**What this task involves**
The expected output is each entry, given again exactly.

======== Source data ========

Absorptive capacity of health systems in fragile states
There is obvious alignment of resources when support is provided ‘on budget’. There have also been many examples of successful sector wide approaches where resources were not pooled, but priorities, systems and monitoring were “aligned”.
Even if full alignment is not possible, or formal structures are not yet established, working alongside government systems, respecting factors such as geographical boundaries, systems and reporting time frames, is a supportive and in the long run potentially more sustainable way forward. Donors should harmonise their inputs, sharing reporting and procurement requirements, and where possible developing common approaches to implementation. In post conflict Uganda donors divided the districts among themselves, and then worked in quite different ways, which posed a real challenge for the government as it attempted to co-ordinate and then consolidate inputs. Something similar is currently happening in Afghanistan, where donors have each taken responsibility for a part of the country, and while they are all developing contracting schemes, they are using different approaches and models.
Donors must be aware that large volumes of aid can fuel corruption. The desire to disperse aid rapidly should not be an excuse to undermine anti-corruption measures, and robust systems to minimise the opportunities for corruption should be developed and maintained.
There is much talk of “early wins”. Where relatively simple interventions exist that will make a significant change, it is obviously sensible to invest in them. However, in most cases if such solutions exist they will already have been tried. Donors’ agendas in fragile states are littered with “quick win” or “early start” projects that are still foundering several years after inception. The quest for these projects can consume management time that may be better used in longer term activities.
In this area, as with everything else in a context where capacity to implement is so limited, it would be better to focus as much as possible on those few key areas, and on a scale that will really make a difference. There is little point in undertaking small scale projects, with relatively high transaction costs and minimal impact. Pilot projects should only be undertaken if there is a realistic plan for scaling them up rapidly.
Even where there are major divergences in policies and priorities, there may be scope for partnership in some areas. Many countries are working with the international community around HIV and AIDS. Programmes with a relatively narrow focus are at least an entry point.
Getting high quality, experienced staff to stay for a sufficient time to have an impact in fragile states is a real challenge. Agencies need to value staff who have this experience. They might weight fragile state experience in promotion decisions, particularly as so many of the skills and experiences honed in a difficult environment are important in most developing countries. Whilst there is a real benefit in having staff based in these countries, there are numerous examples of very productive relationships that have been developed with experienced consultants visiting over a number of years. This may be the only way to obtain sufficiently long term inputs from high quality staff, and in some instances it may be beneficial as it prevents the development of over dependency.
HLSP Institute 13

========

**Written reply**
Absorptive capacity of health systems in fragile states
There is obvious alignment of resources when support is provided ‘on budget’. There have also been many examples of successful sector wide approaches where resources were not pooled, but priorities, systems and monitoring were “aligned”.
Even if full alignment is not possible, or formal structures are not yet established, working alongside government systems, respecting factors such as geographical boundaries, systems and reporting time frames, is a supportive and in the long run potentially more sustainable way forward. Donors should harmonise their inputs, sharing reporting and procurement requirements, and where possible developing common approaches to implementation. In post conflict Uganda donors divided the districts among themselves, and then worked in quite different ways, which posed a real challenge for the government as it attempted to co-ordinate and then consolidate inputs. Something similar is currently happening in Afghanistan, where donors have each taken responsibility for a part of the country, and while they are all developing contracting schemes, they are using different approaches and models.
Donors must be aware that large volumes of aid can fuel corruption. The desire to disperse aid rapidly should not be an excuse to undermine anti-corruption measures, and robust systems to minimise the opportunities for corruption should be developed and maintained.
There is much talk of “early wins”. Where relatively simple interventions exist that will make a significant change, it is obviously sensible to invest in them. However, in most cases if such solutions exist they will already have been tried. Donors’ agendas in fragile states are littered with “quick win” or “early start” projects that are still foundering several years after inception. The quest for these projects can consume management time that may be better used in longer term activities.
In this area, as with everything else in a context where capacity to implement is so limited, it would be better to focus as much as possible on those few key areas, and on a scale that will really make a difference. There is little point in undertaking small scale projects, with relatively high transaction costs and minimal impact. Pilot projects should only be undertaken if there is a realistic plan for scaling them up rapidly.
Even where there are major divergences in policies and priorities, there may be scope for partnership in some areas. Many countries are working with the international community around HIV and AIDS. Programmes with a relatively narrow focus are at least an entry point.
Getting high quality, experienced staff to stay for a sufficient time to have an impact in fragile states is a real challenge. Agencies need to value staff who have this experience. They might weight fragile state experience in promotion decisions, particularly as so many of the skills and experiences honed in a difficult environment are important in most developing countries. Whilst there is a real benefit in having staff based in these countries, there are numerous examples of very productive relationships that have been developed with experienced consultants visiting over a number of years. This may be the only way to obtain sufficiently long term inputs from high quality staff, and in some instances it may be beneficial as it prevents the development of over dependency.
HLSP Institute 13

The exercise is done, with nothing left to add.